Have you ever seen this fish available for purchasing/distributing/etc.? Because I believe I just bought two of them from a local pet store, and not only do they not fit the descriptions of any other loach (hence why I think they are this species) but one of them also exceeds the "maximum size" by an inch to an inch and a half. Of course, the article hasn't been updated in about 5 years. 

http://www.loaches.com/species-index/nemacheilus-elegantissimus


----------



## arch aquatics (Feb 28, 2012)

Not on any of my import lists


----------



## grogan (Jan 23, 2011)

Hmmm Ill check our list when Im in the shop tomorrow.


----------



## TheOldSalt (Jan 28, 2005)

Pretty fishie! Never saw one.


----------



## hXcChic22 (Dec 26, 2009)

The picture on loaches.com has some weird lighting going on.
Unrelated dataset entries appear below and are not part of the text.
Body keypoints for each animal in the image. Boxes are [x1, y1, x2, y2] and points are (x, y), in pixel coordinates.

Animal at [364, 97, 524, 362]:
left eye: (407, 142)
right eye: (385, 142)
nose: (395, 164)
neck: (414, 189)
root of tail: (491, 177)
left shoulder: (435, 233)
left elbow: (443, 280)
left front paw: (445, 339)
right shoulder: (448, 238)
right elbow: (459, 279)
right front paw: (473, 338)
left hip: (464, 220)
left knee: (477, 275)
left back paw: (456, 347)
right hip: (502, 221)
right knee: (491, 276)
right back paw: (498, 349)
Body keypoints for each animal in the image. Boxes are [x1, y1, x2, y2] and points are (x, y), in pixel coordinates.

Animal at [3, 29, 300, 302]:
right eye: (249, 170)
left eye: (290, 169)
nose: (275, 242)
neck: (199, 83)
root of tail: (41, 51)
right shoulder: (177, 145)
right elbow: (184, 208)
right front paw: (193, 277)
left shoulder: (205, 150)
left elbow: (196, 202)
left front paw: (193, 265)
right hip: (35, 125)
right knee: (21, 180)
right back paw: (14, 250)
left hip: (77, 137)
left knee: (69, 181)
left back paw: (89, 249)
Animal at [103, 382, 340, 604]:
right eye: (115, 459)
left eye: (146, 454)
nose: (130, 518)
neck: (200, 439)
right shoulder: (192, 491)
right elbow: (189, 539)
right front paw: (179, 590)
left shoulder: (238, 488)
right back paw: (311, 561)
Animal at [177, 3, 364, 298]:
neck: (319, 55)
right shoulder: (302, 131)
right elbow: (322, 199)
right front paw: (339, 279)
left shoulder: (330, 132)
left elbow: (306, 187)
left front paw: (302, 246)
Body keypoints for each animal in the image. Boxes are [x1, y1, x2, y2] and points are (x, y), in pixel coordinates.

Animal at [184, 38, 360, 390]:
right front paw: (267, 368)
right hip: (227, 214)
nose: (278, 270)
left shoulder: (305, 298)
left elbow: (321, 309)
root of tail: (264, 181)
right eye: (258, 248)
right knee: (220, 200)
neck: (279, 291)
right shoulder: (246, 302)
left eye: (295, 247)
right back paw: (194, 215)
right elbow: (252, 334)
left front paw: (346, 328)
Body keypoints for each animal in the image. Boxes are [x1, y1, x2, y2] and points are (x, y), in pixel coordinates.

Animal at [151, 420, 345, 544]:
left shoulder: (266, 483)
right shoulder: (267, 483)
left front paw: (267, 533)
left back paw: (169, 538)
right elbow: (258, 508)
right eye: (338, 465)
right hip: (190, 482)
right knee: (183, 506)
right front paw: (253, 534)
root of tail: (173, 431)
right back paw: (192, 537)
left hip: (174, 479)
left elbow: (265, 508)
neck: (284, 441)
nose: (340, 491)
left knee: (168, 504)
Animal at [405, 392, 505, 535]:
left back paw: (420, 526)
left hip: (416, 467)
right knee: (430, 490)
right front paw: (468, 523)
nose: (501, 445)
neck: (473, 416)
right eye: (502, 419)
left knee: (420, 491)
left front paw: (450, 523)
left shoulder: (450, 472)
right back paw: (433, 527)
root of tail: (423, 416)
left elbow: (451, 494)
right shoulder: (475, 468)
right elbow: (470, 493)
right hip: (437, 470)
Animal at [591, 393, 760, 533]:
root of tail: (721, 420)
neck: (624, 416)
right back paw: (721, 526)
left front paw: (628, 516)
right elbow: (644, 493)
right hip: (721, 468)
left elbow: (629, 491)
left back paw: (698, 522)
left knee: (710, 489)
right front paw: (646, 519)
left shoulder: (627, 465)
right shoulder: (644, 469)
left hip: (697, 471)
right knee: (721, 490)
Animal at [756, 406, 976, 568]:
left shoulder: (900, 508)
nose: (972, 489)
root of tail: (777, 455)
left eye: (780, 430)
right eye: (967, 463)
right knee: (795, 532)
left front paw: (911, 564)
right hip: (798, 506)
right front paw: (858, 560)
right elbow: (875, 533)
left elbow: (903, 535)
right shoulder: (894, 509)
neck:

It's the only one like that I can find via google images... the rest of them look like this one (which is what our little dudes look like).


----------



## lohachata (Jan 27, 2006)

there are a whole slew of loaches that look like that...there is a place on the west coast that brings in a lot of different ones which is probably where your shop bought them...
i have only seen a few pictures of them.....personally i think they were mislabeled...


----------



## Ponera (Oct 31, 2011)

Some groups of cyprinid have a strong habit of looking alike. I've encountered this in a type of lizard before, where they can be so morphologically conservative that coloration, even pattern, mean nothing.

Edit: and don't even get me started about salamanders and newts...their species complexes make even the most educated about specifically them pull their hair out.


----------